Schneider’s promotion to full-time manager comes after he turned around a team with such high expectations in 2022. In early July, the Blue Jays were floundering just above .500 and lost nine of 11 games. They had dropped to fourth in the AL East and 16.5 games behind the division-leading New York Yankees. General Manager Ross Atkins believed a change had to be made, and Charlie Montoyo, the Blue Jays’ manager since 2019, was fired.
In came Schneider, who had served as Montoyo’s bench coach after a career spent entirely in the organization. He played six seasons in the Blue Jays minor league system before transitioning to coaching in 2008.

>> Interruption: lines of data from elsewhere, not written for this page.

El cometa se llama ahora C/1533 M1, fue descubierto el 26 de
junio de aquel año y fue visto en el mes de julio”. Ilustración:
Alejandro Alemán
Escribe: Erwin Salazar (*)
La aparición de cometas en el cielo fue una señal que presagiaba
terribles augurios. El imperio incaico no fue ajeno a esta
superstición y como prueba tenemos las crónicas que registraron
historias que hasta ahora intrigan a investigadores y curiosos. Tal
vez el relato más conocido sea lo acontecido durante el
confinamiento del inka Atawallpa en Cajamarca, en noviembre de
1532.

Schneider has a long history with Blue Jays’ core players
His greatest asset when he took over the Blue Jays was his relationship with the players. He managed Double-A New Hampshire back in 2018, with a lineup that included Bo Bichette, Vladimir Guerrero Jr, Cavan Biggio, Santiago Espinal, and Jordan Romano, to an Eastern League championship in 2018. His connection with catcher Danny Jansen went back nearly a decade when he managed the first-year pro in the Gulf Coast League in 2013.
The Blue Jays responded to their new manager. Under Schneider, the Blue Jays went 46-28, a 100-win pace that was the third-best record in the American League. The lineup ranked 11th in runs scored under Montoyo; they were second under Schneider, trailing only the Dodgers and scoring 20 more runs than any other team in the AL. They were more aggressive on the bases, attempting five more steals than they did under Montoyo in 14 fewer games.
Securing the first Wild Card spot in the AL, a promising postseason run came to a disappointing end when they lost a seven-run lead in the second game of a two-game sweep at the hands of the Seattle Mariners. Schneider’s decisions, particularly his removal of starter Kevin Gausman, were questioned.
The front office, though, saw enough from Schneider to commit to him for the next three seasons. The players believe in him; the organization has now shown they do, too.